# Need 89 240sx mod help



## My240SXproject (Jan 8, 2009)

Ok well i just picked up my 89 240Sx for $400.00 (only thing it needs is a water pump  o yeah but maybe a head hope not but dont think it will.) Body is nice to only little rust.
i want to keep the standerd SOHC KA24E. I need some help finding some lower mods for it like cold air intakes, stuff like that. Nothing with big costs im not looking to build a 400 hp car im just wanting to get alittle more then the 145 it has. If anyone got any website or anything that can help thanks.

JJ


----------



## rogoman (Dec 16, 2004)

The most cost effective mod is a CAT-back custom exhaust system. This is one mod where you'll get "seat of the pants" improvement from mid range to top end. A good pipe size is 60 mm; anything larger for an NA setup will hurt low speed torque.

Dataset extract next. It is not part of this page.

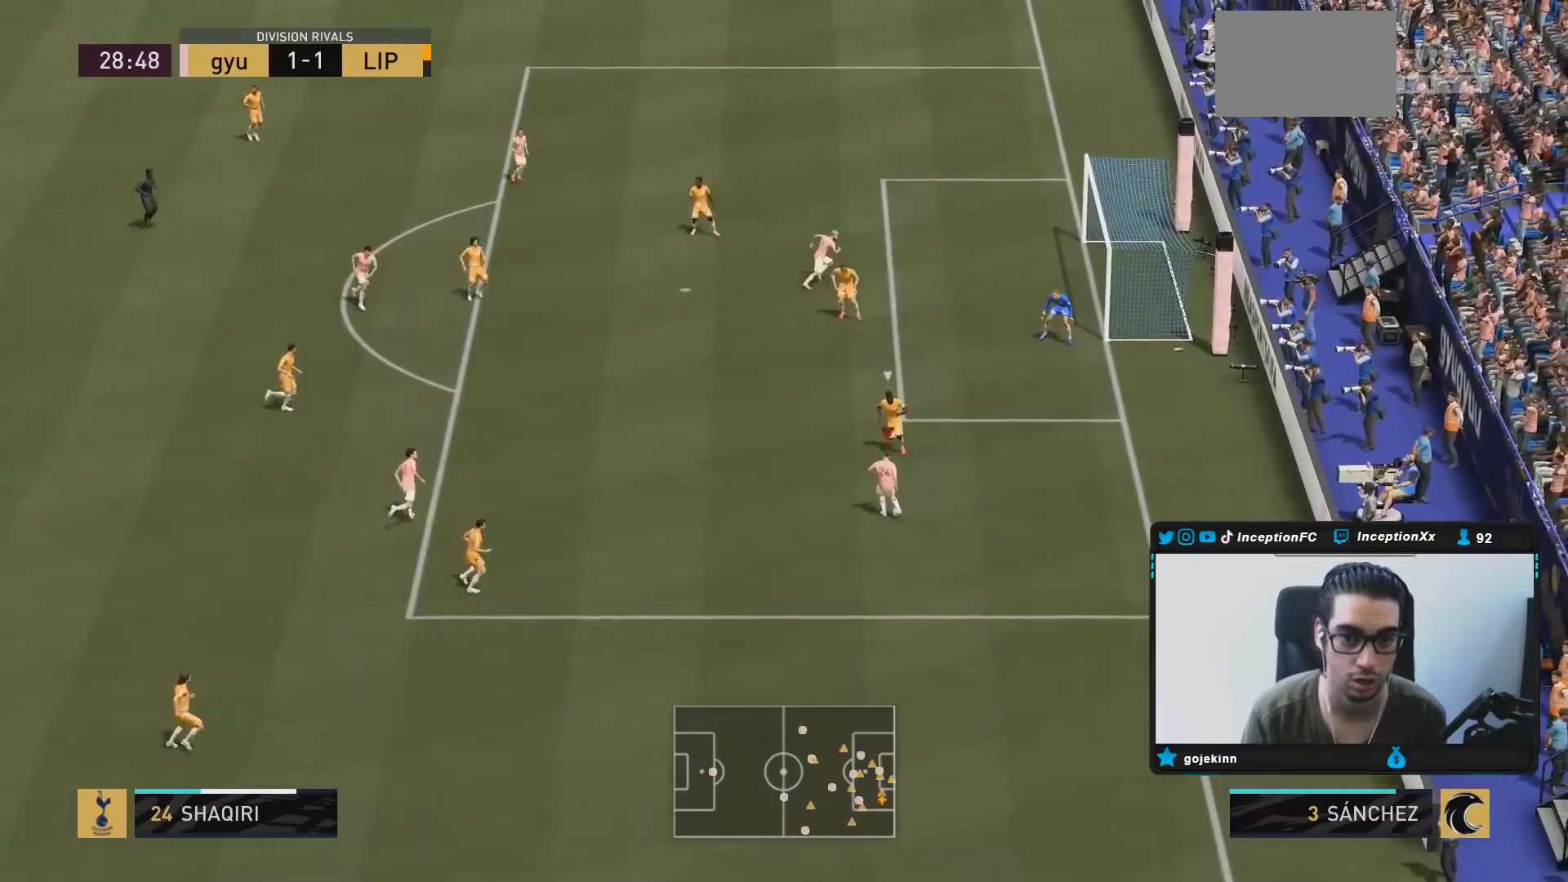
{"dt_ms": 500, "buttons": [], "left_stick": "center", "right_stick": "center", "events": []}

Cold air intakes just make a lot of noise.


----------



## My240SXproject (Jan 8, 2009)

I Think it has a cat back already i lookd at it when i got the car and it has a magnaflow muffler on it with a tip and newer pipe going back from it to the cat so. I havent got the car started yet the dude i got it from said he startd it but it got no water he said it sounded good(comeing from a ex race car driver and datona bike racer so has to sound good lol) but i still havent got the pump installd. But thanks for the tip. what do you think would be the best muffler? i dont like the big magna flow i like more of the tuner mufflers hehe. I want a nice sound tho i want this car to be noticed.


----------



## MajorTom-s13-rb20det (Jan 6, 2009)

Hi.I used to be in your position,about 8 years ago.Catback exhaust is a good start,start cold air intake will give you a small increase in HP too.Magnaflow is for american cars,suggest you get rid of it and go with like,HKS,APEXi,or Greddy,and dont bother getting 3" exhaust,youll lose down pressure,get like 2.5" or 2".I suggest an Injen Technology cold air intake,wit the the cold air extension.Dont bother with a header youll jus loose some torque. Also you wanna go with an upgraded clutch,suggest a stage2 Clutchmasters,and LSD.Lower your car on some Eibach sportline springs,maybe upgrade to a better suspension ,strut bars and sway bars and upgraded shocks and struts.Well,what say ye?


----------



## My240SXproject (Jan 8, 2009)

Well i really like your ideas sound like you know what your talking about. The only thing im haveing a problem with is that i dont know how low i should take it im thinkin next size up wheels would be better also. The car rides so low how it is i dont want to bottom the basterd out all day. I like you set up tho, How do you think i should go by doing it . Like how low to take it and what not. This is my dream car and im wanting to make it so people stop to stair lol but i dont want to go crazy with it if u know what i mean.
Thanks for the help tho Im really thinkin about this setup


----------



## MajorTom-s13-rb20det (Jan 6, 2009)

Well as far as how low to take it,it depends on the spring and shock setup or coilovers if you can afford em.Me Im used to racing on a budget,so Im always looking at whats cost effective.My 1st s13 had eibach sportline springs with a coil cut off,was like that when I bought it.It was as low as I ever cared to be.Right now Im riding on KYB AGX shocks and struts,and Eibach sportline springs, I think its like a 2" drop,thats all you really need once you slap on the body kit.BUT,if you got the money,get you a set of adjustable coilovers,and go as low as you want.Im looking for a good set myself.The s13 looks good on any size rims from 15" to 18",so take your pick.


----------



## Asleep (Jan 19, 2003)

seriously, do a couple things here and there and save up for a swap to de or sr. dont spend a whole lot on that ka24e. its just not worth it.


----------



## rogoman (Dec 16, 2004)

Now Now MajorTom. Just quietly back off with the flaming. A little criticism is OK but don't get carried away.


----------



## Asleep (Jan 19, 2003)

lol, this thread is done.
one bad apple spoils the bunch.


----------